Q:そんな状況で俺がシーナちゃんの治療をしたことが知られたらどうなるでしょうか?

 A:囲い込まれていいように使い倒されて飼い殺しになります。


 明るい未来が一切想像出来ねぇ・・・。

 いや、それでもここの職員(ナマグサ神父とその仲間たち)がもっと真面目で真摯な人間だったら考え方も少しは変わってたと思うんだけどね?


 骨の髄までアレだからなぁ。俺が領主なら教会ごと取り潰してるレベル。外面は取り繕ってるだろうし、俺が知らないだけで善良な人間も居るんだろうけどさ。

 ここでの俺の生活にかかった費用なんかは女神像の売上で孔雀の尾が付くほど返してるし特にこれと言って(シーナちゃん以外の人間には)恩も義理も感じていない。


 そんな俺が教会に囲い込まれる?何の冗談だと。

 腹の上にぶんぶく茶釜乗せて茶を沸かした後に火薬詰めてふっとばしてやろうか?(訃報:タヌキ、いわれのない巻き込まれ事故で死亡)


 ちなみに自分の治療だけなら何の問題も無いんだよ?だって俺の顔が治っても火傷する前の顔をこの街の人間は誰もしらないもん。むしろ自分自身も知らないからね?

 教会の外で治療してそのままこの孤児院に戻らなければ気付かれようがないのだ。まさに完全犯罪。いや、悪いことは何もしてないけどさ。


 うーん・・・いっそ二人で駆け落ちでもするか?いやいやいや、流石にこの歳(中の人じゃなくハリス君換算)で女の子の一生を背負うとか重すぎる・・・。

 そもそも恋愛経験ほぼ皆無だよ俺。色々諦めて釈迦の様な心境の俺だけど女の子と二人きりの生活とかまた胃を壊すこと請け合い。


 そして(三年近く一緒のベットで寝起きしてるし、もちろん男女間のアレやソレは一切無い)嫌われてはいない・・・とは思うけど『なら好かれてるのか?』って話になると何とも言えないし。

 シーナちゃんには他に選択肢が無かっただけ・・・そもそも外見コレな男と一緒に居たがる女の子なんて居ないだろうさ。

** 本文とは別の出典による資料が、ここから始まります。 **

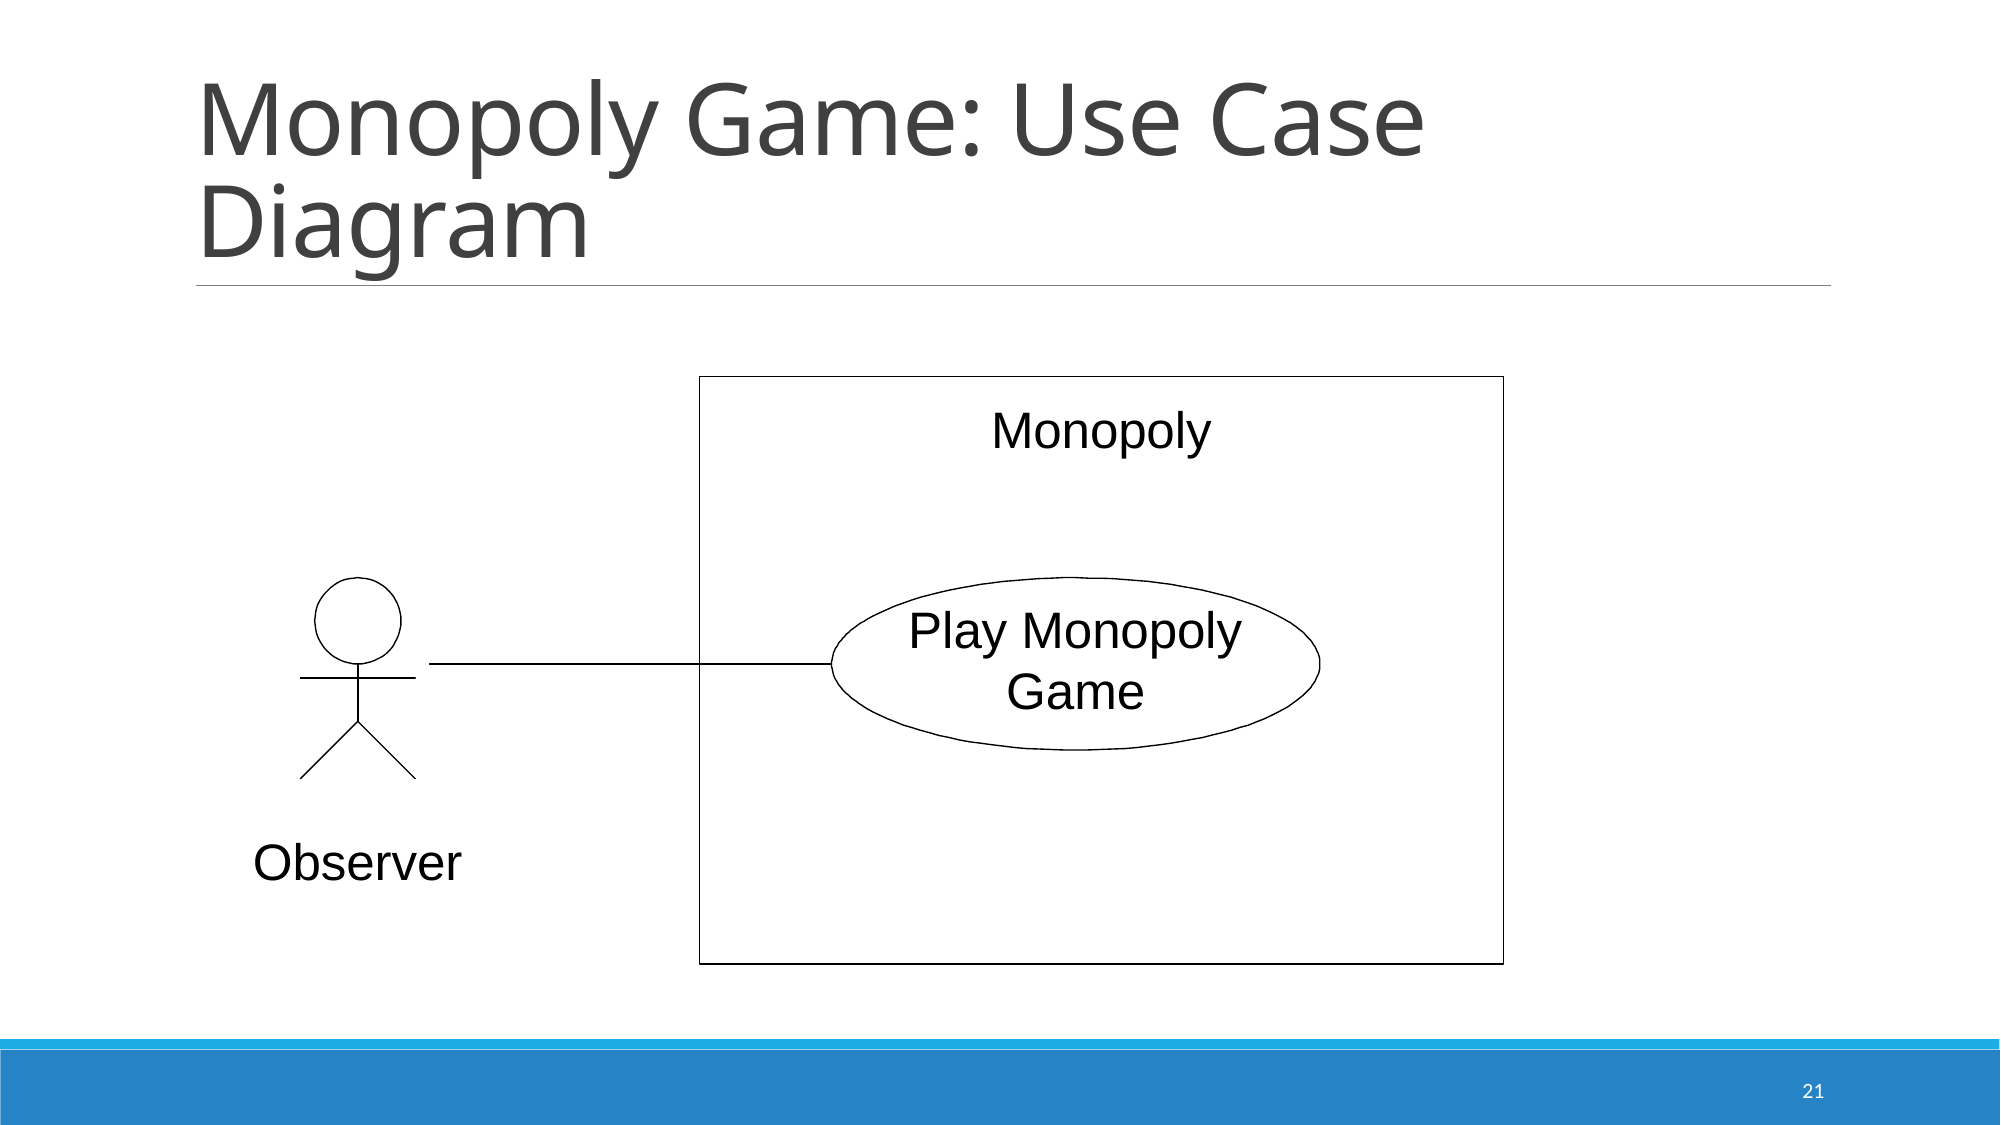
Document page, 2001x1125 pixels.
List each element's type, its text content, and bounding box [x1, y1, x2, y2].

slide_number 21 [1624, 1059, 1840, 1120]
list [161, 367, 1513, 974]
title Monopoly Game: Use Case Diagram [180, 47, 1830, 285]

 うん、余計なこと考えてると心がまたダークサイドに落ちそう、無心無心・・・。

 父さん今日もいっぱい女神像作るぞー


「へぇ・・・器用なものですね?と言うかそれ・・・リリアナかしら?でもそっちにあるのは・・・」


 ・・・やらかした。ボーッとしてたらいつもの女神様の像じゃなくてリリアナ様を彫っていたらしい。


Q:えっ?リリアナさん?誰?

 A:ほら、ハリス君のストーカー相手の王国三大美女。侯爵家のお姫様。


 ふとした拍子に思い出しちゃうのは元ハリス君の中の人の残照なのか。チッ、ダークサイドじゃなくハリスサイドに引っ張られていたか!!

 完全に『ストーカー再び』である。

 絹糸よりもサラサラと柔らかく輝く銀色の髪、透き通るような白くくすみ一つ無い肌、優しさを具現化したような微笑み、小ぶりだが自己主張をするとても形の良い胸部おっぱい。


 うん、会ったこともないのに鮮明に思い出せるというこの気持ち悪さ。

 てかこんなモノ他の人に見られたらぁっっっっつ!?!?!?

 いやいやいや、今さっき声・・・かけられたよね?それもリリアナ嬢を知っている&呼び捨てで呼べる程度には親しそうな人に。

 振り返っちゃ駄目だ、振り返っちゃ駄目だ、振り返っちゃ駄目だ。


 無。


 そう、無になるのだ!・・・無理だな。

 いや、無理じゃない!諦めるな!集中してるフリして無視してればそのうち居なくなるはず!

 ・・・居なくなった所でなんの解決にもなってないんだよなぁ・・・。